С нами был «хозяин погоды» – синоптик, который нас совершенно измучил. Он ежедневно собирал данные о погоде почти со всех концов Северного полушария – Советского Союза, Европы и Америки. По этим сведениям он составлял синоптическую карту. Иной раз видишь ясное небо, рвёшься в полёт, а синоптик говорит:
– Нельзя. Через три-четыре часа погода испортится: со стороны Гренландии идёт мощный циклон.
Мы начали бунтовать:
– На Рудольфе хорошая погода, а что на полюсе, никто не знает! Там нет метеорологической станции!
Но говорили мы это больше для того, чтобы душу отвести, а сами отлично понимали, что не имеем права подвергать экспедицию риску.
И снова приходилось терпеть и ждать. В Арктике надо уметь не только летать, но и терпеливо сидеть на месте.
По вечерам мы собирались, чтобы послушать рассказы синоптика о том, как зарождаются циклоны и антициклоны. Он так картинно говорил о воздушных течениях, что мы боялись проронить слово. Но всё же любили над ним подшутить. Бывало, он кончит свою лекцию, а кто-нибудь шутя заметит:
– Всё это очень хорошо. Только, если бы не ваша наука, мы давно уже были бы на полюсе.

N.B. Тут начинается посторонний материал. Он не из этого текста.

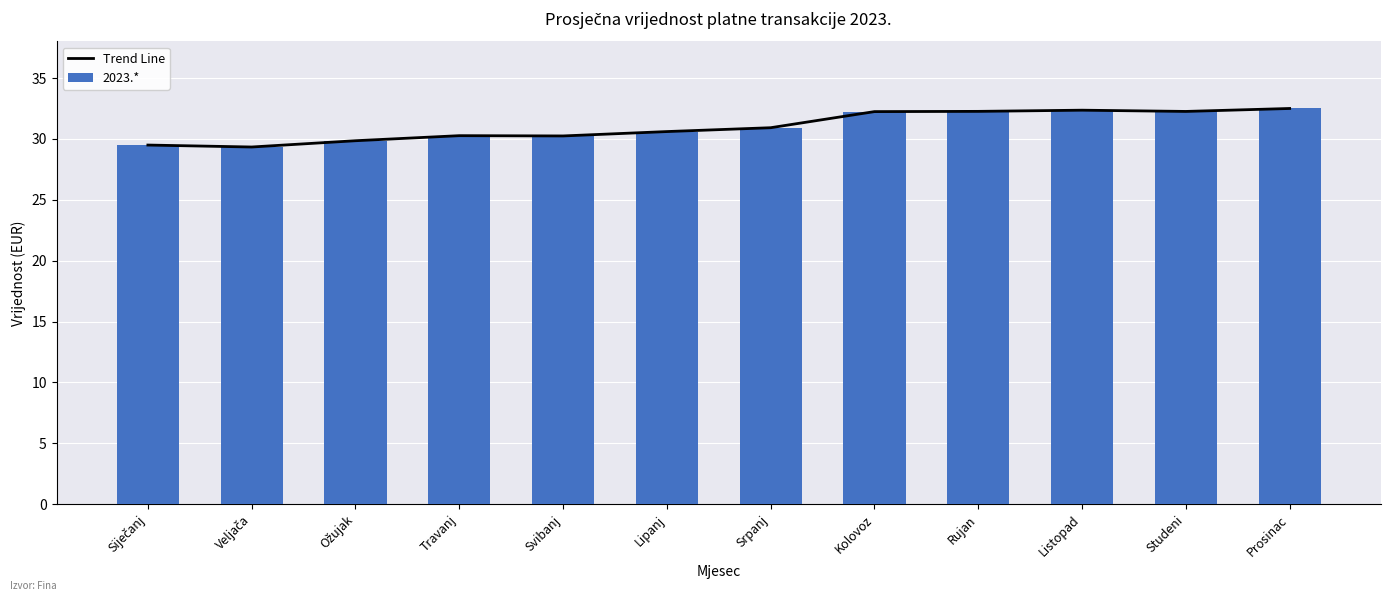

List the labels in order of 2023.* value, largest first.

Prosinac, Listopad, Rujan, Studeni, Kolovoz, Srpanj, Lipanj, Travanj, Svibanj, Ožujak, Siječanj, Veljača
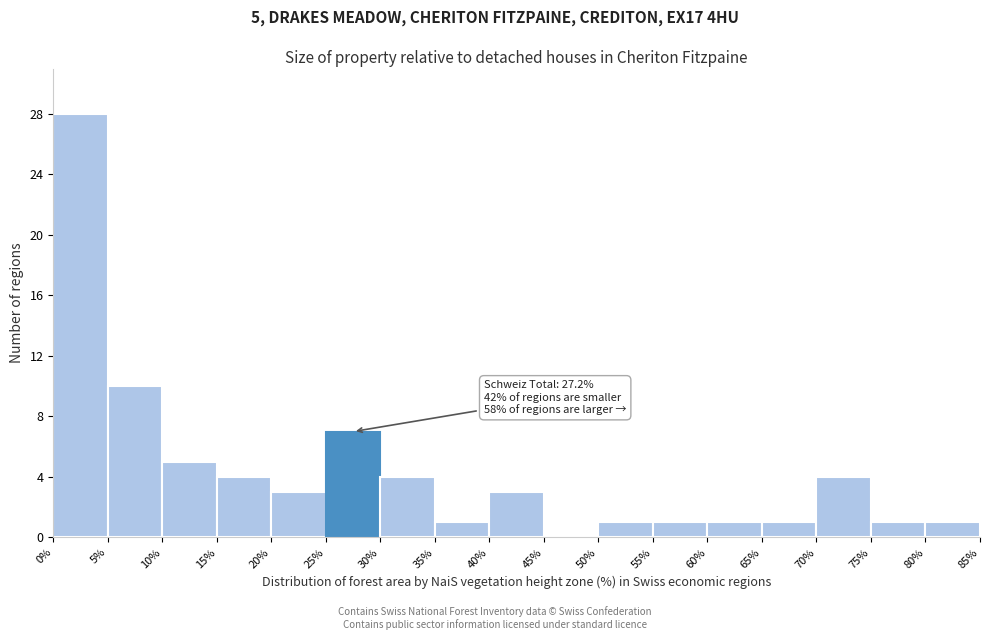

Over which range of the x-axis is the bar tallest?

0% to 5%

– Вижу, – с горечью отвечал он, – не уважаете вы нашу науку!
– Дайте хорошую сводку, тогда будем уважать!..
Коротали мы время планами посадки, походами по острову, уходом за машинами – работы находилось немало.
Между тем подходило 1 Мая. Мы мечтали встретить этот день на полюсе. Но осуществить эту мечту было не в наших силах: мешала плохая погода.
К вечеру 4 мая наши дела немного улучшились: синоптик разрешил пойти в разведывательный полёт. Большие машины и вся экспедиция оставались на месте. На полюс отправился двухмоторный самолёт под управлением лётчика Головина.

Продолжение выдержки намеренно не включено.